Write out the listing exactly, dropping any picture it contains.

┌──

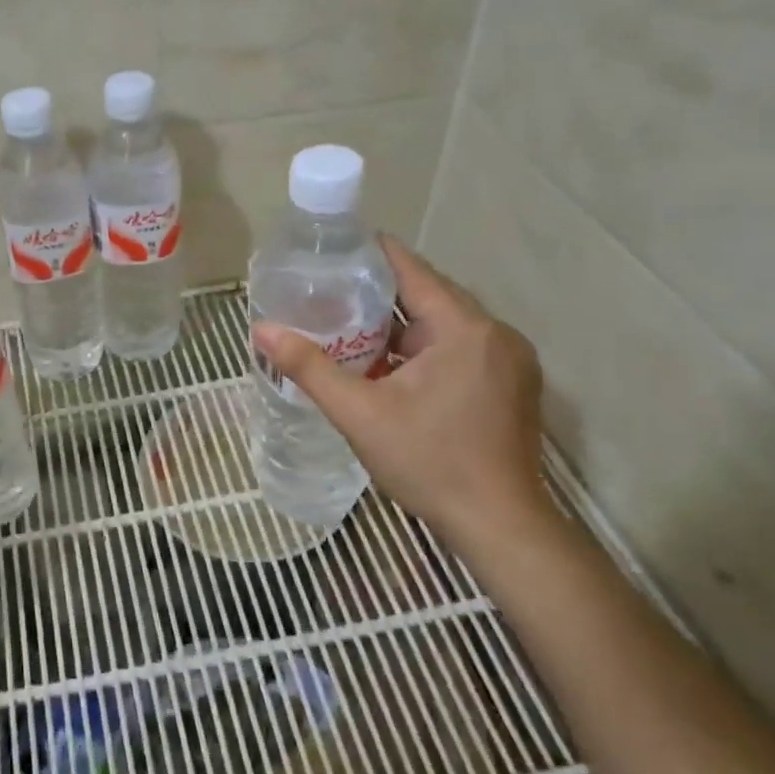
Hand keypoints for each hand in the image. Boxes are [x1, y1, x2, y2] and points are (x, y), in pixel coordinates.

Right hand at [252, 236, 547, 546]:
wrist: (499, 525)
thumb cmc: (429, 463)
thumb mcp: (360, 414)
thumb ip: (309, 367)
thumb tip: (261, 329)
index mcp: (464, 329)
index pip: (413, 270)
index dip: (373, 254)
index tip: (335, 248)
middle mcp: (495, 334)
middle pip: (430, 297)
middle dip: (381, 296)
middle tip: (331, 295)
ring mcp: (511, 361)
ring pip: (446, 327)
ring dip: (403, 328)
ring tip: (352, 330)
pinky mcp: (513, 386)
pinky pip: (461, 350)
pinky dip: (426, 351)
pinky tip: (394, 370)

└──

* [Task solution]
Hand keypoints for each hand in the image. Boxes are [x1, y1, x2, y2] and points are (x, y), in pixel coordinates.

Right hand at [252, 236, 547, 546]:
wrist: (499, 525)
thumb cmc: (429, 463)
thumb mcp: (360, 414)
thumb ip: (309, 367)
thumb tip: (261, 329)
index mcp: (464, 329)
index pip: (413, 270)
index dip: (373, 254)
index tip: (335, 248)
middle mcp: (495, 334)
middle pip: (430, 297)
middle dip: (381, 296)
middle tip: (331, 295)
ring mcp: (511, 361)
ring pip: (446, 327)
ring dip: (403, 328)
ring tip: (352, 330)
pinky mcp: (513, 386)
pinky pip: (461, 350)
pinky dip: (426, 351)
pinky tip: (394, 370)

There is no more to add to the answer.